As readers of the BrokeAndBroker.com Blog know, I am a frequent critic of the lack of "context and content" in many FINRA AWCs. In considering the separate handling of settlements with Crain by FINRA and Arkansas, we are once again confronted with an AWC lacking meaningful disclosure as to the nuts-and-bolts of a respondent's cited misconduct: The stark contrast between the statement of facts in the Arkansas and FINRA settlements clearly demonstrates the issues. In the AWC there is no mention of a single product that was allegedly traded without authorization by Crain. In contrast, consider this recitation in the Arkansas Securities Department's Consent Order with Crain (NOTE: "AR2" in the Order is the "wife"):
5. On July 10, 2013, Crain bought shares of the inverse and leveraged ProShares Ultrashort Euro Exchange Traded Fund (ETF) that were held in AR2's account for four weeks. Also, twice on May 28, 2013, Crain bought shares of an inverse and leveraged Credit Suisse VelocityShares Silver Exchange Traded Note (ETN) that were held in AR2's account for anywhere from four to thirteen weeks. The ProShares Ultrashort Euro prospectus stated that this inverse and levearaged ETF was designed to achieve its objective in one trading day. In addition, the prospectus for the Credit Suisse ETN clearly stated that this inverse and leveraged ETN was intended to be a daily trading tool for sophisticated investors to manage daily trading risks. These types of trades were made in Crain's other customer accounts.

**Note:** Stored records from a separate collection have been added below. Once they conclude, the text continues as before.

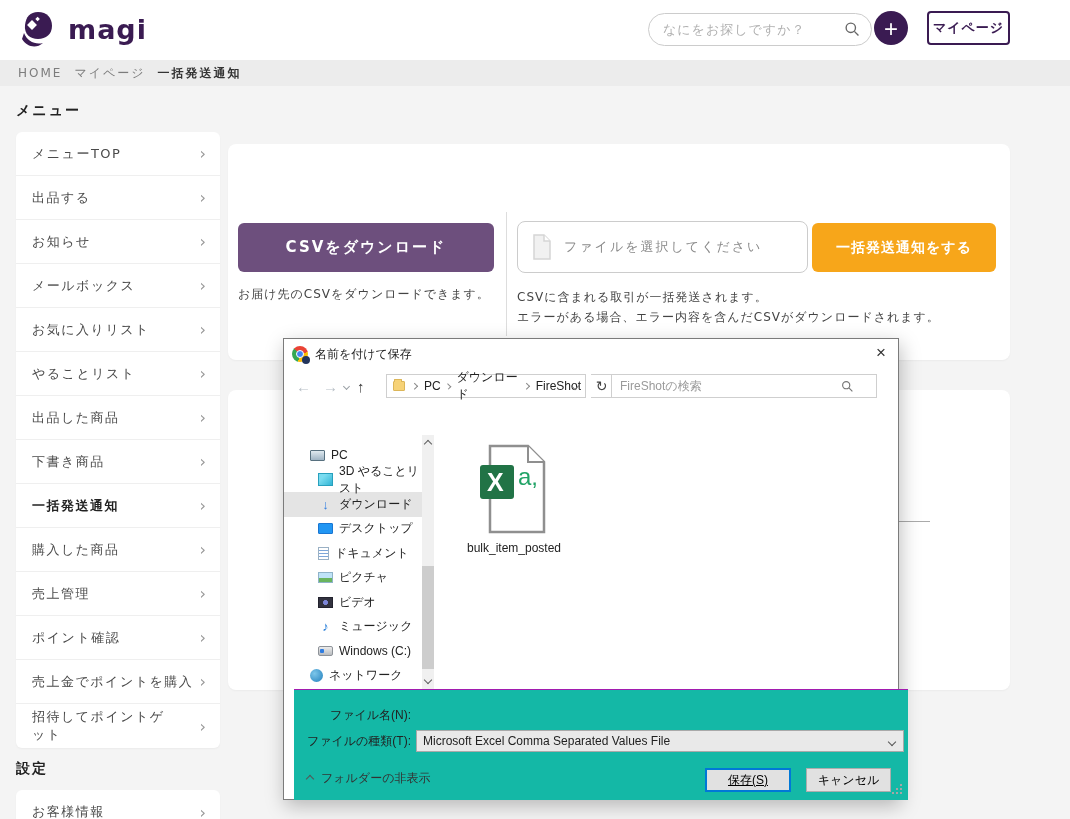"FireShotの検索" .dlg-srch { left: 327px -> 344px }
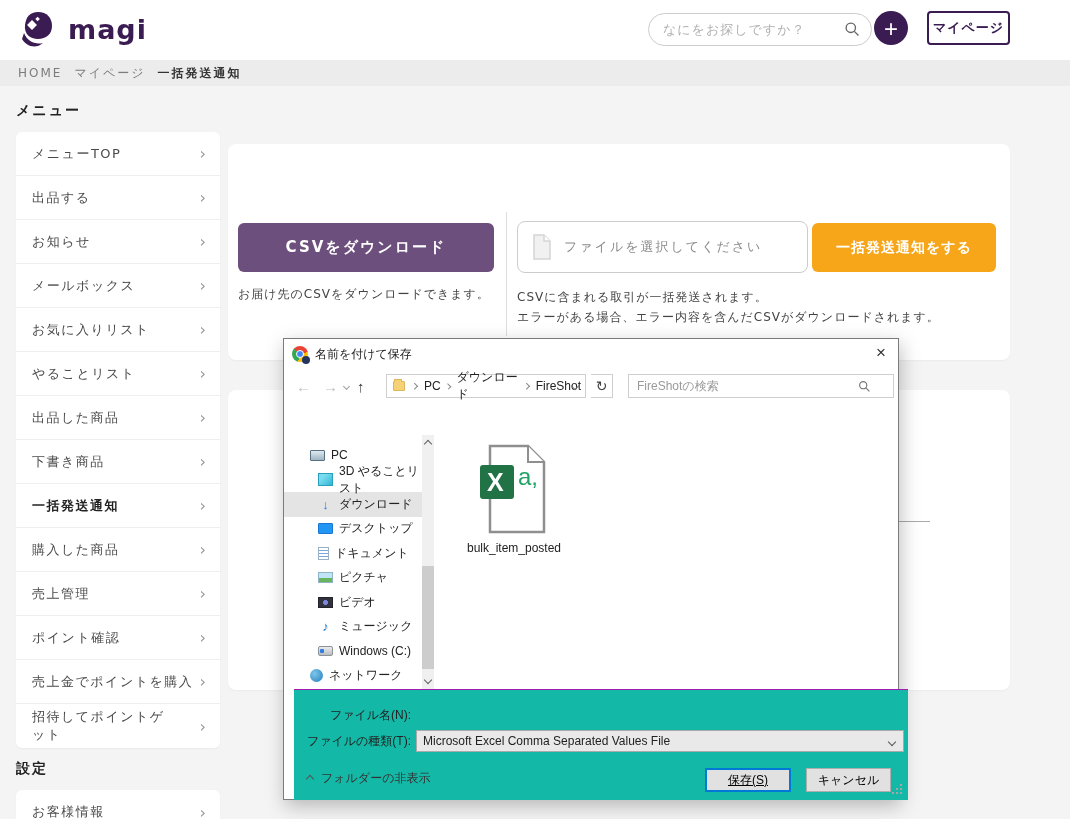"ファイル名(N):" .dlg-foot { background: #14b8a6 -> #22c55e; border-top: 1px solid #a21caf -> 7px solid #a21caf; left: 10px -> 0 }
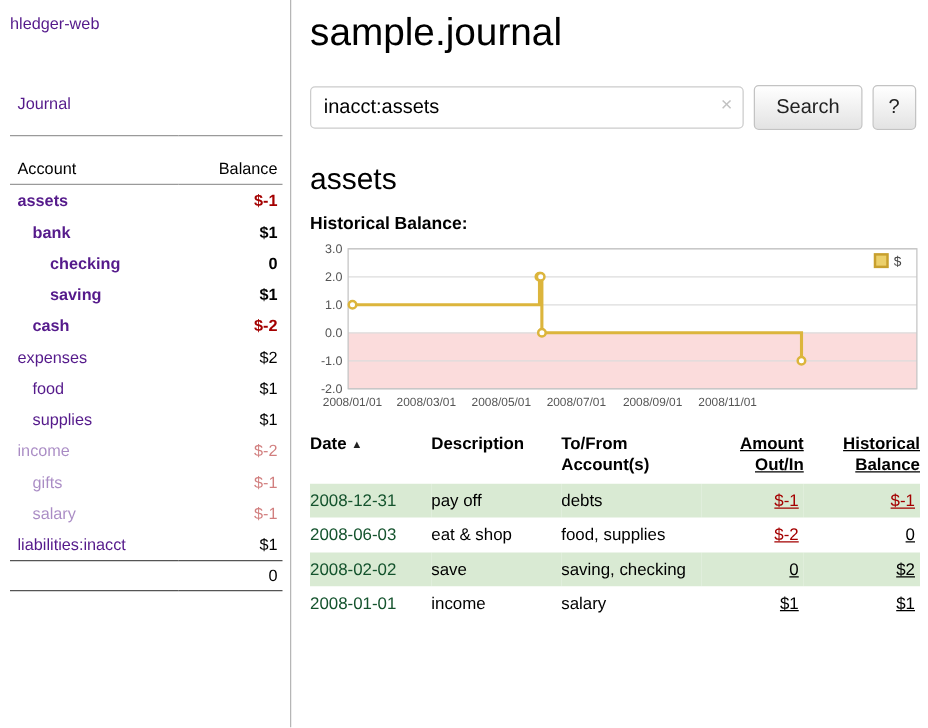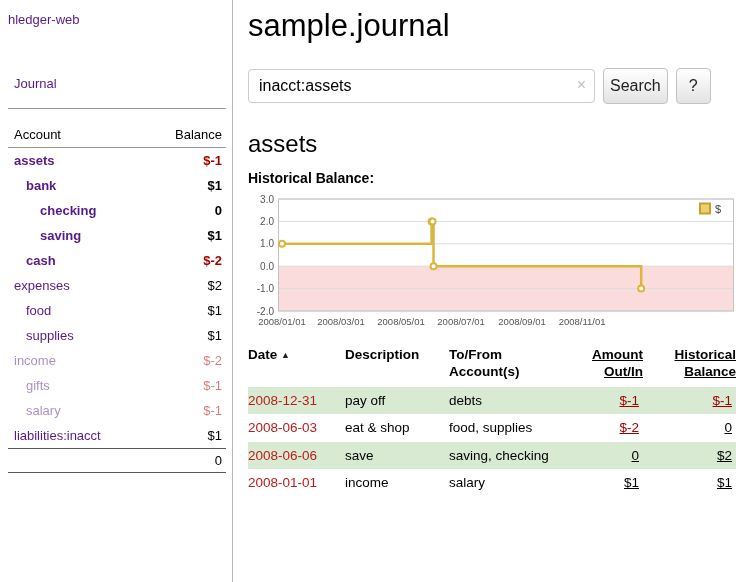"Search" .btn { padding: 0 6px -> 0 17px }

6. AR2 was not an experienced or speculative investor.
Pursuant to to August 11, 2014, Consent Order, In the Matter of William David Crain, Respondent (Arkansas Securities Commissioner, Case S-14-0019, August 11, 2014), Crain's registration as an investment adviser and an agent of a broker-dealer was suspended for four months, at the end of which time he may reapply only after retaking the requisite exams. Also, he was fined $5,000 and ordered to repay $1,400 in advisory fees and $4,112.53 in market losses to the wife.
So . . . you tell me, what the hell does the AWC actually accomplish?
Some six months ago, a state regulator beat FINRA to the punch and suspended Crain for four months and imposed about $9,000 in fines and restitution. Citing facts that seem indistinguishable from that of its fellow state regulator, half a year later, FINRA imposes a one month suspension and a $5,000 fine on Crain. You may find that effective regulation. To me, it seems a duplicative waste of time and resources.